- _WORK REQUIRED_: What is the number of lines in the data below that contain "hostedpi"? Reply with the number only.

- _DATA FOR THIS TASK_:

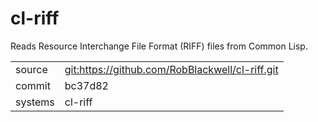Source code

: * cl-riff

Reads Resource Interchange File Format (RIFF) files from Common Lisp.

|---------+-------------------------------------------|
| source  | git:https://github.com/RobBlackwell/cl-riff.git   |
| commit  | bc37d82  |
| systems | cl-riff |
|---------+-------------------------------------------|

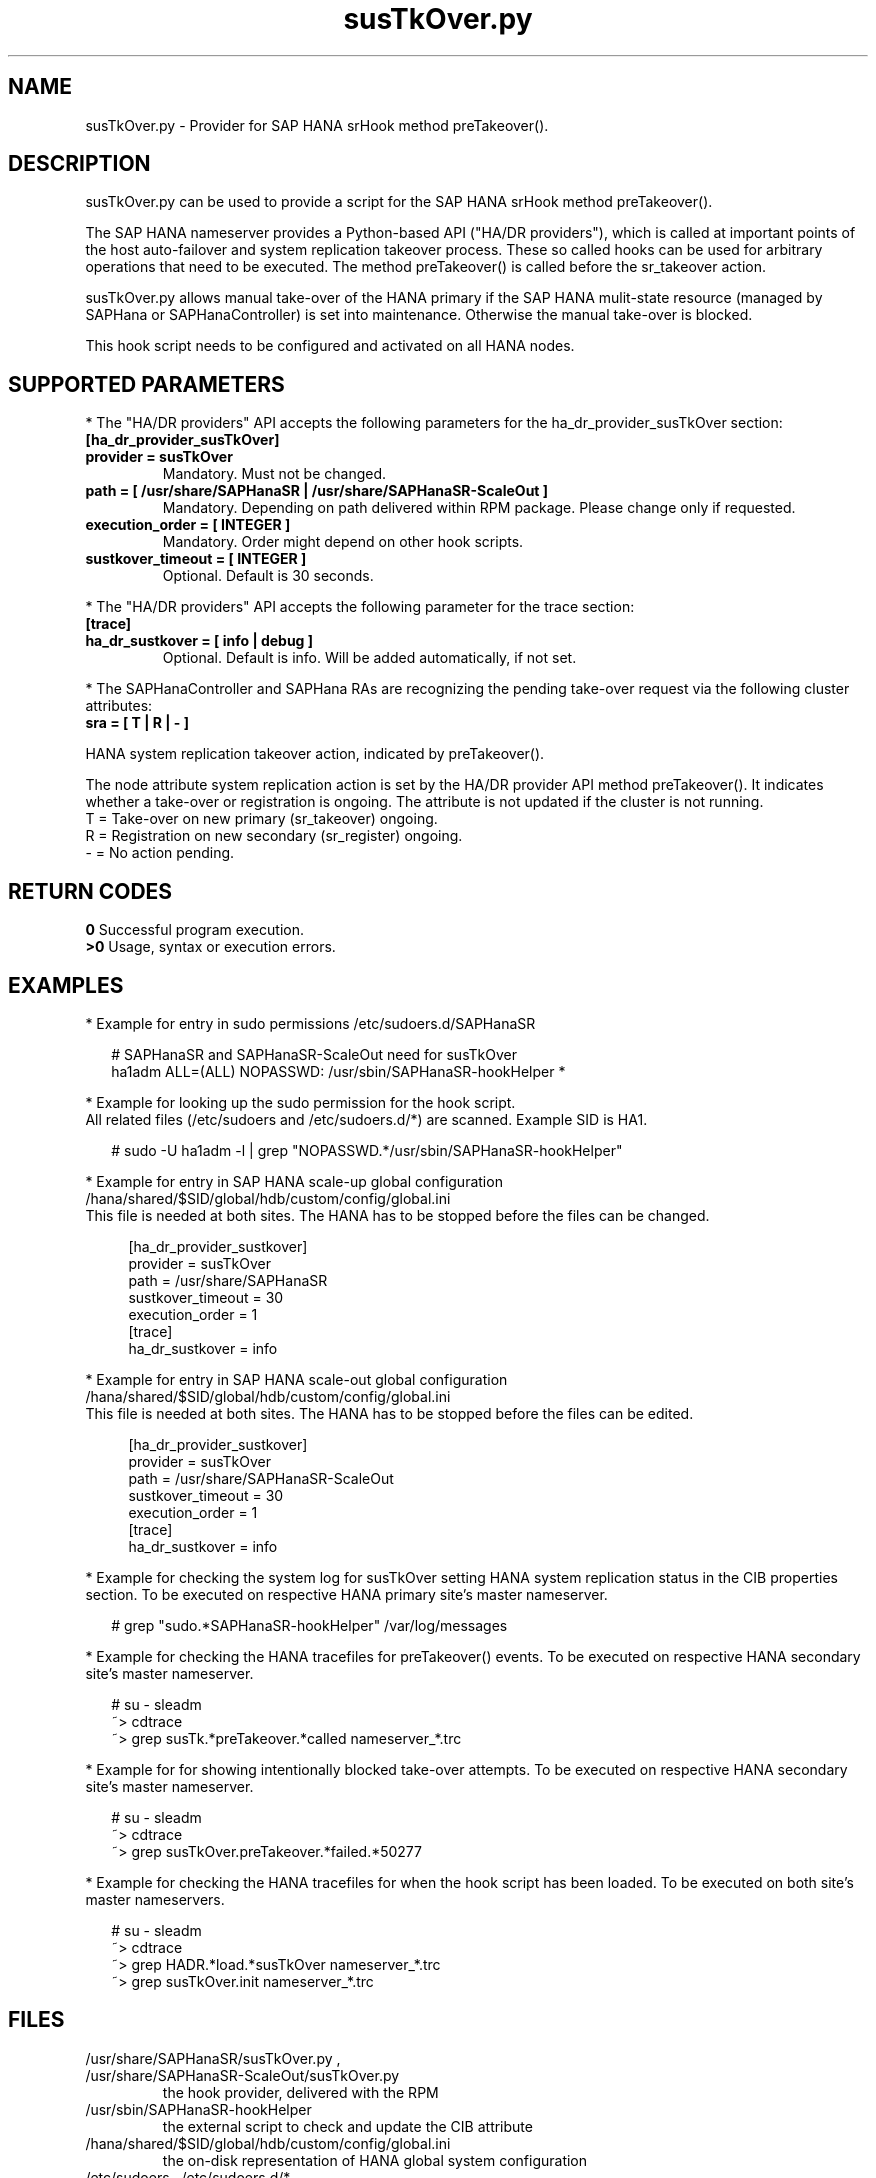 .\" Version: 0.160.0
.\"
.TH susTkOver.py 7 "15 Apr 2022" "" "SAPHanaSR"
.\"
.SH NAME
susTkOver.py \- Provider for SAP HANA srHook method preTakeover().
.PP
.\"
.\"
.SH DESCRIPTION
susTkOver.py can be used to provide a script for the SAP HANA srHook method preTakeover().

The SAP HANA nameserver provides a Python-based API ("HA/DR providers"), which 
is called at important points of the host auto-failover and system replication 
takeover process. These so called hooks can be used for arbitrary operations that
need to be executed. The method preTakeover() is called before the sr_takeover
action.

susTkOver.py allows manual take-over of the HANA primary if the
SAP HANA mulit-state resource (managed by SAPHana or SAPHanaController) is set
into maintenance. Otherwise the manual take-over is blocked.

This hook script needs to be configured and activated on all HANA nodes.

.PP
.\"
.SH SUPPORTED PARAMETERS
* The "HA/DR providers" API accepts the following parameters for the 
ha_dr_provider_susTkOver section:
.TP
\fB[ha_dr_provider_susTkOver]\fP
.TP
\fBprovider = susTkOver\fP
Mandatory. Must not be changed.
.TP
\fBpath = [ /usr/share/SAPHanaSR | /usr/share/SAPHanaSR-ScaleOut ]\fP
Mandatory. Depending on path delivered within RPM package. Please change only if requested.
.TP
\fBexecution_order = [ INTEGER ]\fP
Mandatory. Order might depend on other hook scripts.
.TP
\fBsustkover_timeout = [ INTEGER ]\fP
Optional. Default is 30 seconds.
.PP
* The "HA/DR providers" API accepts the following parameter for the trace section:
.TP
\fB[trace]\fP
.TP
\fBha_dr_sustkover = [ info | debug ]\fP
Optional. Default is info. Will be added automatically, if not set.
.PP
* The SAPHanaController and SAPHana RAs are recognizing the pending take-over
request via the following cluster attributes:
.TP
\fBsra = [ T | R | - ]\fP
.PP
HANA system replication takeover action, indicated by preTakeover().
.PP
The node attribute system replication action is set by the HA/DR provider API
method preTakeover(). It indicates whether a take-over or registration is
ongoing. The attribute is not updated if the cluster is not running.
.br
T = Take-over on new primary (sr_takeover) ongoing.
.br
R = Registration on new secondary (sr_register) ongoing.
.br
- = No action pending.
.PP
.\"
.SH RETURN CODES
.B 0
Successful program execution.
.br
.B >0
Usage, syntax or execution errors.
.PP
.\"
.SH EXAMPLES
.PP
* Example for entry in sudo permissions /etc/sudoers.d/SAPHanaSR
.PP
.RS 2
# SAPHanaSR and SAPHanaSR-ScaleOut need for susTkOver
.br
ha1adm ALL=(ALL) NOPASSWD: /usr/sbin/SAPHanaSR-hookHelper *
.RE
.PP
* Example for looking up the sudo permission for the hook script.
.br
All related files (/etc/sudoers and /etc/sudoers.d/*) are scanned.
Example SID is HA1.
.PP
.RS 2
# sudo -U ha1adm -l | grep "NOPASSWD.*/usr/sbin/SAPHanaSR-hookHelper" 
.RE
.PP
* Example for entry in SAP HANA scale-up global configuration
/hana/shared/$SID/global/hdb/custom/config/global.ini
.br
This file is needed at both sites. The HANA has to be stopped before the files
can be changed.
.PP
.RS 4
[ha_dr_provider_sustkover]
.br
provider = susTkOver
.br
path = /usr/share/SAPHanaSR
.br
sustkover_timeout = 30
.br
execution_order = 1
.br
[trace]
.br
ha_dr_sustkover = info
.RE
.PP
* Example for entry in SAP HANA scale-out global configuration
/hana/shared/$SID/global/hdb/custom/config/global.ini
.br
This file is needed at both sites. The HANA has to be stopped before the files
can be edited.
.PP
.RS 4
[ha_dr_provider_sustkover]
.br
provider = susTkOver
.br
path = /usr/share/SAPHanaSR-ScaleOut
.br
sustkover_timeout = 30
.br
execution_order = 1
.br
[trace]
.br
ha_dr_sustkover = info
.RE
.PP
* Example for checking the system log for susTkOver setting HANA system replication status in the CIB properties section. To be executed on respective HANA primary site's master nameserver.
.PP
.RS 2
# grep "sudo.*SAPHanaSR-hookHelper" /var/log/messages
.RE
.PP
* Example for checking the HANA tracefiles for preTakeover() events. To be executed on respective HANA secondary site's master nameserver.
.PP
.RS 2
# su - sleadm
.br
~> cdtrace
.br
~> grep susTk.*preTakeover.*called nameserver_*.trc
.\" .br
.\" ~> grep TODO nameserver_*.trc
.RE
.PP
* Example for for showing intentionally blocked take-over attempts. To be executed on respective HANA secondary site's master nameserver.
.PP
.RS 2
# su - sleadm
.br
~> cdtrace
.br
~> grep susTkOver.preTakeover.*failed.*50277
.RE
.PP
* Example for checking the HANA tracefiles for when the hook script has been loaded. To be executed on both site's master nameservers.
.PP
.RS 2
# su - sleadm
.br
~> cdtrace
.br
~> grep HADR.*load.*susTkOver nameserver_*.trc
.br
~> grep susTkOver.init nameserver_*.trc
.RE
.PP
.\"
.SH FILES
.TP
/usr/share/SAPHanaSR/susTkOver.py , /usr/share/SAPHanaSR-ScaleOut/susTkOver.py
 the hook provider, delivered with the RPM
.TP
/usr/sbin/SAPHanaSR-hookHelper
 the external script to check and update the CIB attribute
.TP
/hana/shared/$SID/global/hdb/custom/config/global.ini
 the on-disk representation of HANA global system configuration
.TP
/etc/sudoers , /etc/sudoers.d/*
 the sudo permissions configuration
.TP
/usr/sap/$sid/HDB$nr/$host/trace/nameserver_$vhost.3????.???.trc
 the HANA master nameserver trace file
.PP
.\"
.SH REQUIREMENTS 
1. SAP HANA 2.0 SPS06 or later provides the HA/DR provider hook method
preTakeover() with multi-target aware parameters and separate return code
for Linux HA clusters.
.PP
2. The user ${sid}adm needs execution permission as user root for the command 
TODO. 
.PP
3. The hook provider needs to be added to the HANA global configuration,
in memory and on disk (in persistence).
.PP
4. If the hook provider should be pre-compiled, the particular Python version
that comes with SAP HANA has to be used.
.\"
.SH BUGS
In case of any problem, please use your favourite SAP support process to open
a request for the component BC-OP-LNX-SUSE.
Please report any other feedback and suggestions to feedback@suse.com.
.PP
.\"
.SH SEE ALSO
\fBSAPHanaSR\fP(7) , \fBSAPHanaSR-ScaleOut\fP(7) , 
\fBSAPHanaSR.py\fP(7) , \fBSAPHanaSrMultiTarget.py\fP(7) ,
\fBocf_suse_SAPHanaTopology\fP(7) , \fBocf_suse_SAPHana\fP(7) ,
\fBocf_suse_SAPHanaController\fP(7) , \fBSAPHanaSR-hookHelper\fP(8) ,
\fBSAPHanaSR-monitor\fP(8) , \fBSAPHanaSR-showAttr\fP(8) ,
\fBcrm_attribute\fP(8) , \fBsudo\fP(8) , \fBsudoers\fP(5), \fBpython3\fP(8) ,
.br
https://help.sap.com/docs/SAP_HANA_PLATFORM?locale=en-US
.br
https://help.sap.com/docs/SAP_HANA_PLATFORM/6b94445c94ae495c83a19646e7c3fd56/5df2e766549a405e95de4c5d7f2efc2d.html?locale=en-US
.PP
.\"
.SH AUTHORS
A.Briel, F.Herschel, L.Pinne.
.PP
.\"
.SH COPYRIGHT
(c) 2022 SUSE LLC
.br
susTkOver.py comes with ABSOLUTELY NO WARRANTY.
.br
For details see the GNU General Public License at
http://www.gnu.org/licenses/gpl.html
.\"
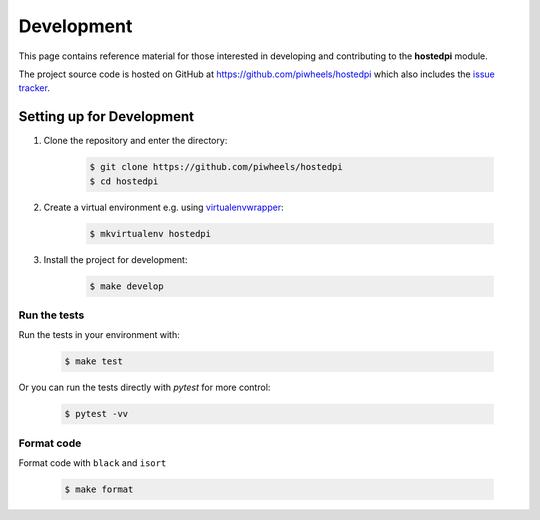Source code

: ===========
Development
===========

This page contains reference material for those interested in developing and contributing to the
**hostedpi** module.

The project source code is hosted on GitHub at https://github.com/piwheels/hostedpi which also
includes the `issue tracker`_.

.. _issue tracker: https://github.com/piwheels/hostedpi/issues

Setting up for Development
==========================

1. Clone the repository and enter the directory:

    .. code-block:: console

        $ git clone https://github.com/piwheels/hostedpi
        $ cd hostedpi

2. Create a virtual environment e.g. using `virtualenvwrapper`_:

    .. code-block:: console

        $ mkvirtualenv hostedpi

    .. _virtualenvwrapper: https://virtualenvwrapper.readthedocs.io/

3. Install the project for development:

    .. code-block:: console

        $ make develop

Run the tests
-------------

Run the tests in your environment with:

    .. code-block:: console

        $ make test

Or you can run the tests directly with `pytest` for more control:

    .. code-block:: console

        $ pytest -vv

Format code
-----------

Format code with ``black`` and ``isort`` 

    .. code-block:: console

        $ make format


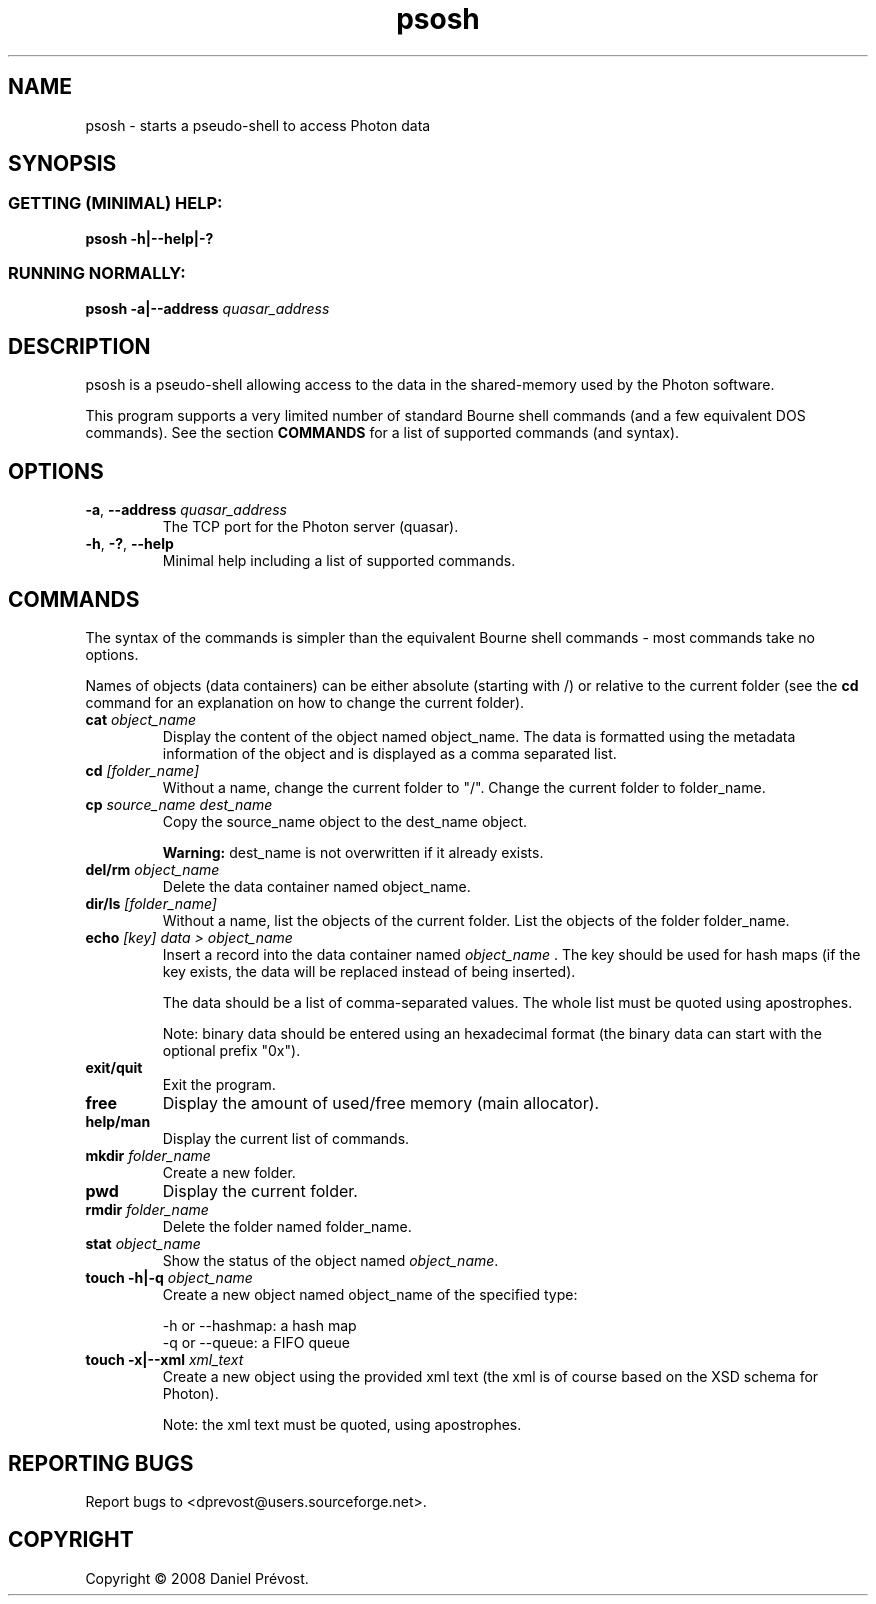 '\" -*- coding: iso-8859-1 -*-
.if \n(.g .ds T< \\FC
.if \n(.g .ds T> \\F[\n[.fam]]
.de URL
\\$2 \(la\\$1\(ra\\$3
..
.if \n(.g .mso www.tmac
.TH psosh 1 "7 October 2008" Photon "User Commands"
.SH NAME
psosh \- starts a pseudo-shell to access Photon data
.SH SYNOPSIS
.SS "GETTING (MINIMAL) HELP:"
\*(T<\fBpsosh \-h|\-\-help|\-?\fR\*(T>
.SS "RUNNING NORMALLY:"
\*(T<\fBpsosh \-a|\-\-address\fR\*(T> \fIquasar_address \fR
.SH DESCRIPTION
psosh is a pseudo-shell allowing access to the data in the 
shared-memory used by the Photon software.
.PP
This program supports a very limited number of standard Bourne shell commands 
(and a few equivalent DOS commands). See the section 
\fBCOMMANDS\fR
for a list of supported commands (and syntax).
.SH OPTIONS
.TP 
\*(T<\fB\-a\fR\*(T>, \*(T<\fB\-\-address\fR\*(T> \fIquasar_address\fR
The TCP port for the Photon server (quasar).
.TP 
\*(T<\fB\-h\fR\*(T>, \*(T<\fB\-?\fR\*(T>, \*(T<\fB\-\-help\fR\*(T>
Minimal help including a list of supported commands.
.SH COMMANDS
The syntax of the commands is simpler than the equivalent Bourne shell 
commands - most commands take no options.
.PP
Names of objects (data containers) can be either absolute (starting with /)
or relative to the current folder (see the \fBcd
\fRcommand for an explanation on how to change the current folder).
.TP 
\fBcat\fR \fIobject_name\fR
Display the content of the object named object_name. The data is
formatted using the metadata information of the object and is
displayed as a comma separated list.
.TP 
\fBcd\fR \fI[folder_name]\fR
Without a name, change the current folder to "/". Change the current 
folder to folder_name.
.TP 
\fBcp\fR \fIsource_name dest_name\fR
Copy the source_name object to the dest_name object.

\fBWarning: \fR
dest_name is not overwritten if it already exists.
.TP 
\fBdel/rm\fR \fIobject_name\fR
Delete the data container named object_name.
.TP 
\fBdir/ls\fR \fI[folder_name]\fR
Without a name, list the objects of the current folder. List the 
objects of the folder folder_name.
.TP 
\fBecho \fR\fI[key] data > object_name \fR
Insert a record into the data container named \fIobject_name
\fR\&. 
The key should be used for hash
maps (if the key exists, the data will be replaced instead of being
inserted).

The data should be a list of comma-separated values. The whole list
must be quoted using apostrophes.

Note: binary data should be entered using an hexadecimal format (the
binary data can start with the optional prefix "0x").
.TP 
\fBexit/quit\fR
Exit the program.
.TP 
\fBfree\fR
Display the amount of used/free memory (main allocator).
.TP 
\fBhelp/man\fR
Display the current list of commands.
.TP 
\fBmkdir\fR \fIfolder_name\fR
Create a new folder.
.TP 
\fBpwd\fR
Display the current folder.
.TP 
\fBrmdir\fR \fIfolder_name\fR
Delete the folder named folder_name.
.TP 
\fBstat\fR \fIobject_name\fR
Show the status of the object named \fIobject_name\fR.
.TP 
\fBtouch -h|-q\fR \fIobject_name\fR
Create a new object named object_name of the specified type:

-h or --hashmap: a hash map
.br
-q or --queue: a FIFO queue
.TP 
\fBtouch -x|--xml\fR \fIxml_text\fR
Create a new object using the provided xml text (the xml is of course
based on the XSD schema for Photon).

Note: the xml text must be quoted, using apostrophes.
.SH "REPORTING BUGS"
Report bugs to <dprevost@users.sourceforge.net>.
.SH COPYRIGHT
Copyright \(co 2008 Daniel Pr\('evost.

- _EXPECTED ANSWER_: 6